THE DATA:
::::::::::
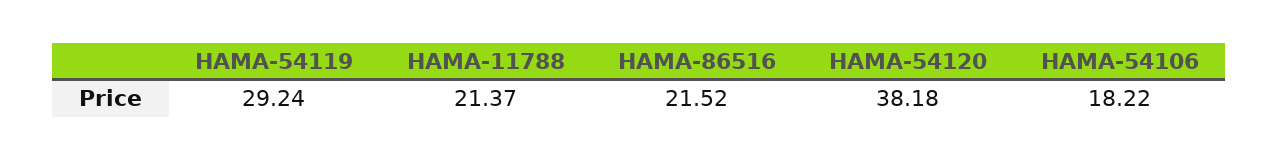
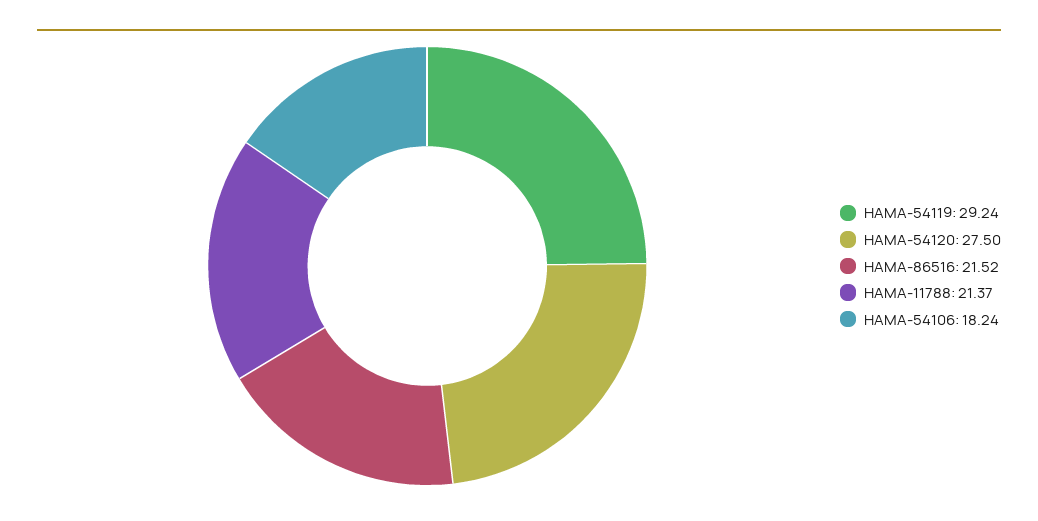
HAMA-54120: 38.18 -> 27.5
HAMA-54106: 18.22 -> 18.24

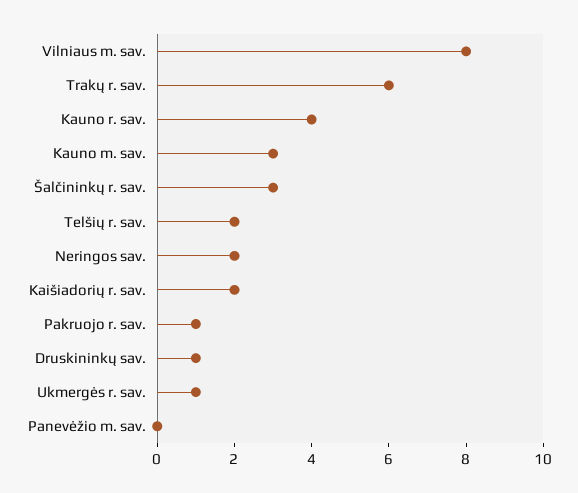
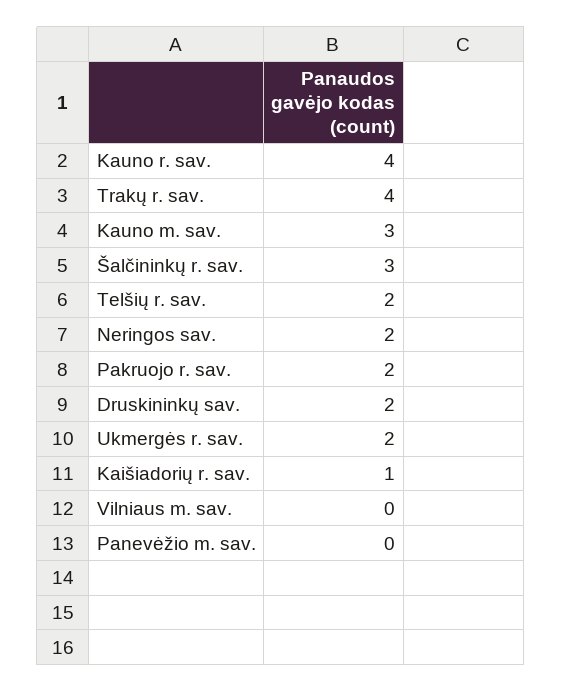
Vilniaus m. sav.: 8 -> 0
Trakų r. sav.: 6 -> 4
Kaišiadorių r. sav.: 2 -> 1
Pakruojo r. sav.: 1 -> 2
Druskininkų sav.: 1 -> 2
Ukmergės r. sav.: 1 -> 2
::::::::::
Leave out the pictures and reproduce the rest of the records exactly.

ANSWER AREA:
HAMA-54120: 38.18 -> 27.5
HAMA-54106: 18.22 -> 18.24

Vilniaus m. sav.: 8 -> 0
Trakų r. sav.: 6 -> 4
Kaišiadorių r. sav.: 2 -> 1
Pakruojo r. sav.: 1 -> 2
Druskininkų sav.: 1 -> 2
Ukmergės r. sav.: 1 -> 2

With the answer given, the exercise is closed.